I found this article and thought it very interesting considering our recent study of negative ads. One could say that there is a parallel suggested by this article: like negative ads being good for the campaign process, negative and biased press could be in a similar fashion…….
http://www.politico.com/news/stories/1008/14982.html
Why McCain is getting hosed in the press
Politico political editor Charles Mahtesian was e-mailing the other day with a Republican lobbyist who signed off with a plea that sounded more like a taunt: “Keep it balanced.”
A reader e-mailed us with the same sentiment in different language. “Are you f***ing joking! Your bias has stooped to an all-time low. Wait, it will probably get worse as election day nears.” Those asterisks, by the way, are hers, not ours.
And get a load of this one, from someone in Rochester, N.Y., who did not like our analysis of the final presidential debate. “You guys are awfully tough on McCain. There may be some legitimacy to the claim of press bias. Mom.”
We were all set to dismiss Harris’ mother as a crank. Same for VandeHei’s: a conservative dismayed by what she sees as kid-glove treatment of Barack Obama. Then along came a study — funded by the prestigious Pew Research Center, no less — suggesting at first blush, at least, that they may be on to something.
The Project for Excellence in Journalism’s researchers found that John McCain, over the six weeks since the Republican convention, got four times as many negative stories as positive ones. The study found six out of 10 McCain stories were negative.
What’s more, Obama had more than twice as many positive stories (36 percent) as McCain — and just half the percentage of negative (29 percent).
You call that balanced?
OK, let’s just get this over with: Yes, in the closing weeks of this election, John McCain and Sarah Palin are getting hosed in the press, and at Politico.
And, yes, based on a combined 35 years in the news business we’d take an educated guess — nothing so scientific as a Pew study — that Obama will win the votes of probably 80 percent or more of journalists covering the 2008 election. Most political journalists we know are centrists — instinctually skeptical of ideological zealotry — but with at least a mild liberal tilt to their thinking, particularly on social issues.
So what?

Dataset entries:

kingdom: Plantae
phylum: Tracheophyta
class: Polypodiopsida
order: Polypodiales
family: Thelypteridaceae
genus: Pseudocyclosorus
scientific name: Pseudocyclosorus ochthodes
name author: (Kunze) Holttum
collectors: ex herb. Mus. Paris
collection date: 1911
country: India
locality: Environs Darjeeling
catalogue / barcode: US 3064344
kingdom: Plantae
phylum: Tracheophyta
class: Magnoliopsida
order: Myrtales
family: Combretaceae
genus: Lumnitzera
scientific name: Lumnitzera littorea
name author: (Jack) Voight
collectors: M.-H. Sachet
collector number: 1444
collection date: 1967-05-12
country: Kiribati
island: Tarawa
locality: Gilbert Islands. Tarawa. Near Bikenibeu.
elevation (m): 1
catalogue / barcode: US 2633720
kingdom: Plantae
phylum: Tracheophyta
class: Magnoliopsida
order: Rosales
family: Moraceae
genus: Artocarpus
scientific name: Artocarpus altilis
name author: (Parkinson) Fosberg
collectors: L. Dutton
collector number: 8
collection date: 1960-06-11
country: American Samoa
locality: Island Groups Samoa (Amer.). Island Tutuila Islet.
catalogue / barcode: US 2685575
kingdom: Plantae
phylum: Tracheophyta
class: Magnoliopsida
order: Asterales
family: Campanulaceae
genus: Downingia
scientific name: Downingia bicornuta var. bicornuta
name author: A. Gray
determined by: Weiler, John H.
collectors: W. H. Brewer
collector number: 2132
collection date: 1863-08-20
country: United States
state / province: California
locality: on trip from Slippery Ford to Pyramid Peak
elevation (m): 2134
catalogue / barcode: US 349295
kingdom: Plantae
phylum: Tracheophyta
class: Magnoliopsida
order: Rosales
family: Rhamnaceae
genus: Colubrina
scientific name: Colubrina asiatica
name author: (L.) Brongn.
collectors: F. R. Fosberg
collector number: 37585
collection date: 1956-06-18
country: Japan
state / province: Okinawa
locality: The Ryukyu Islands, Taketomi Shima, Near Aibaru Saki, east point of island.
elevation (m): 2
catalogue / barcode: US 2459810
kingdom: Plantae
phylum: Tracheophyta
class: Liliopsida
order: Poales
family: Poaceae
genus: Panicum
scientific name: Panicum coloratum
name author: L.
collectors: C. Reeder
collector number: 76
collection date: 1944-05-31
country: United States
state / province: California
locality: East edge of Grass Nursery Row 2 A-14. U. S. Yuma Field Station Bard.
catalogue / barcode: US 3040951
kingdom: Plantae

**SET PROBLEM 1**
Rewrite the press-bias article from the words "What’s more, Obama" through "call that balanced?", changing "balanced" to "fair".
**SET PROBLEM 2**
Extend the press-bias article past its final line.
These items have no connection to the press-bias article.

**TASK RESPONSE 1**
What’s more, Obama had more than twice as many positive stories (36 percent) as McCain — and just half the percentage of negative (29 percent).
You call that fair?

**TASK RESPONSE 2**
Before answering the question, indulge us in noting that the subject of ideological bias in the news media is a drag. The people who care about it typically come at the issue with scalding biases of their own. Any statement journalists make on the subject can and will be used against them. So the incentive is to make bland and guarded statements. Even honest ones, meanwhile, will tend to strike partisans as evasive or self-delusional.
Here goes anyway.
There have been moments in the general election when the one-sidedness of our site — when nearly every story was some variation on how poorly McCain was doing or how well Barack Obama was faring — has made us cringe.
As it happens, McCain’s campaign is going quite poorly and Obama’s is going well. Imposing artificial balance on this reality would be a bias of its own.
Politico was not included in the Pew study. But our researcher Alex Burns pulled out his highlighter pen and did his own study of Politico’s October stories last week: 110 stories advanced a narrative that was more favorable to Obama than McCain. Sixty-nine did the opposite.
Our daily parlor game (which some readers, alas, seem to take a bit more solemnly than we do) declaring “who won the day” has awarded the day to Obama by a 2-to-1 margin. It’s doubtful even McCain would say he’s had more good days than that.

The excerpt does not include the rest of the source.